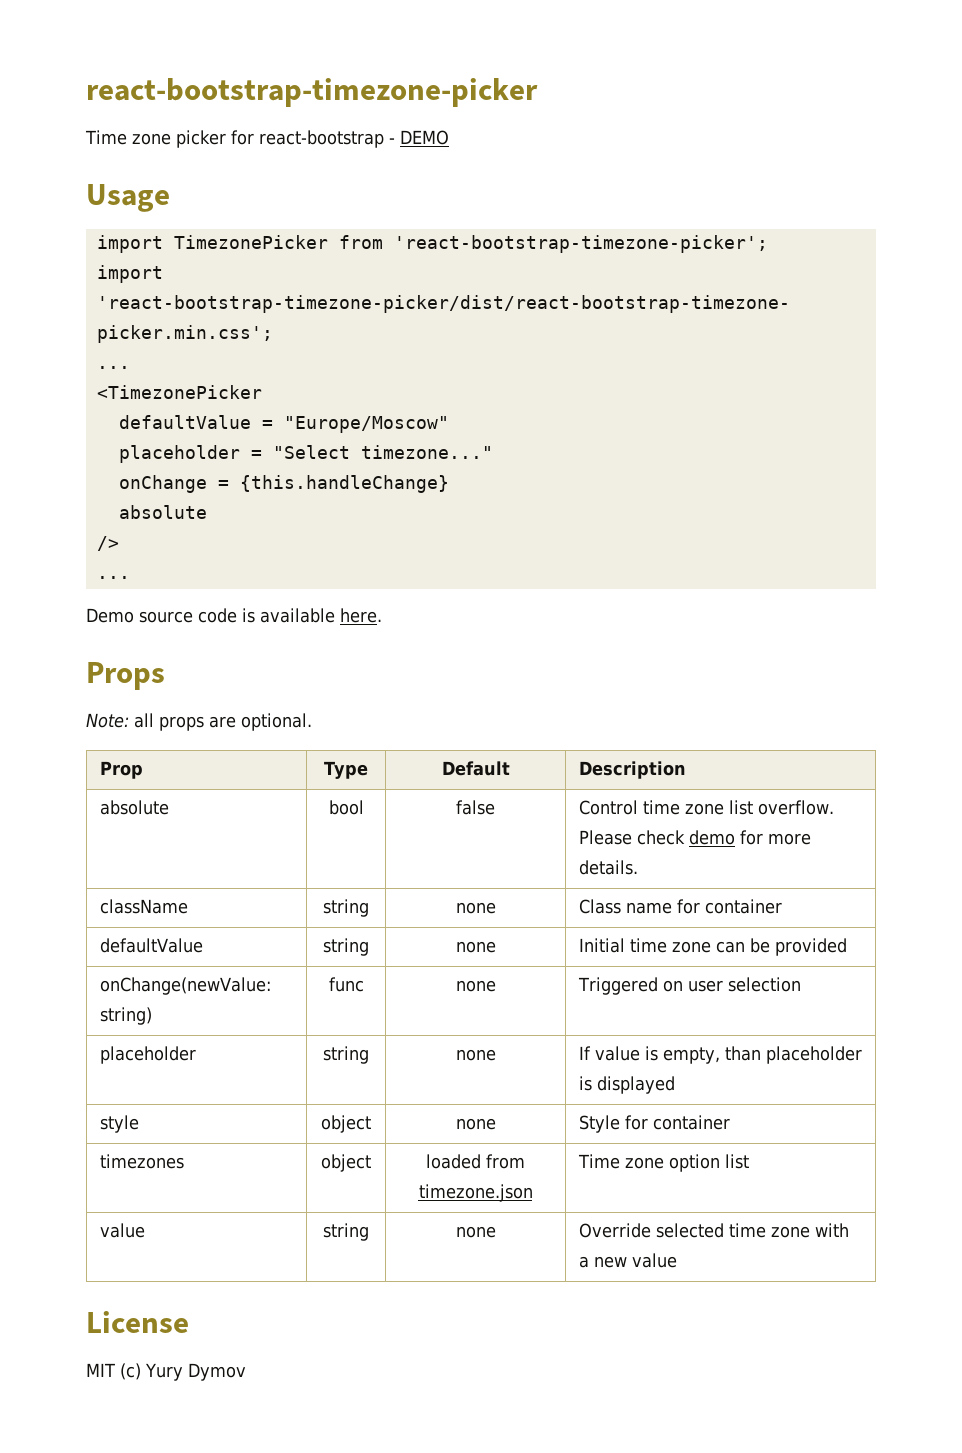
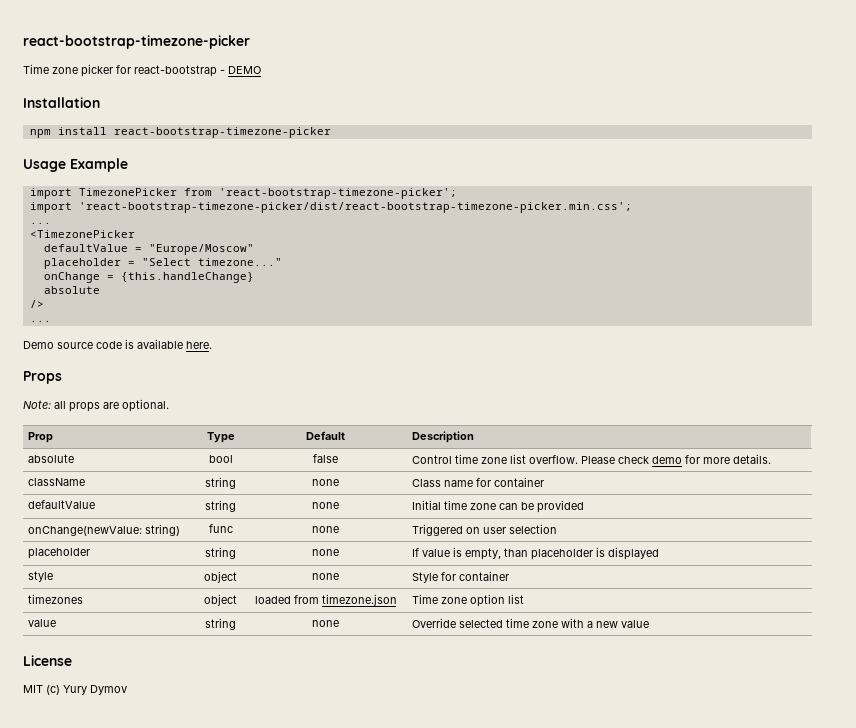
(449, 137) none -> [23,97,100,108] [29,127,331,138] // Installation // npm install react-bootstrap-timezone-picker
(170, 198) none -> [70,158,128,172] Example

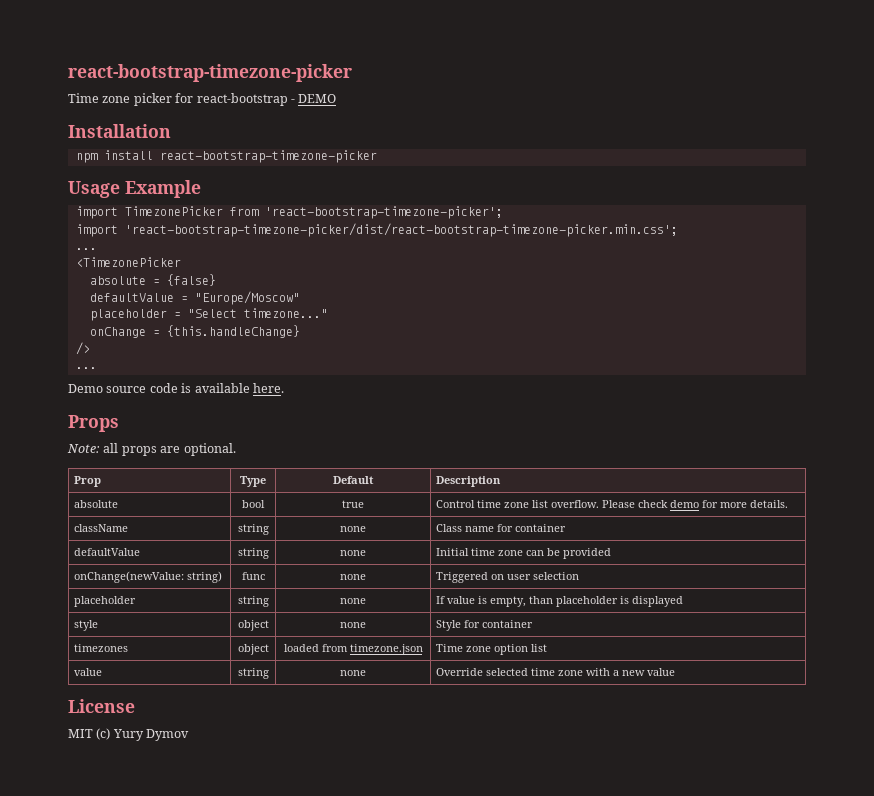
(135, 234) none -> [89,274,216,286] // absolute = {false}
[43,286,100,294] // absolute -> (300, 331) none
[313,454,338,463] false -> [342,500,364,508] true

• [ACTIVITY]:
Copy exactly, and copy nothing else: the lines from the one containing "(170, 198) none -> [70,158,128,172] Example" through the end of the data, both ends included, with pictures left out.

• [SOLUTION BELOW]:
(170, 198) none -> [70,158,128,172] Example

(135, 234) none -> [89,274,216,286] // absolute = {false}
[43,286,100,294] // absolute -> (300, 331) none
[313,454,338,463] false -> [342,500,364,508] true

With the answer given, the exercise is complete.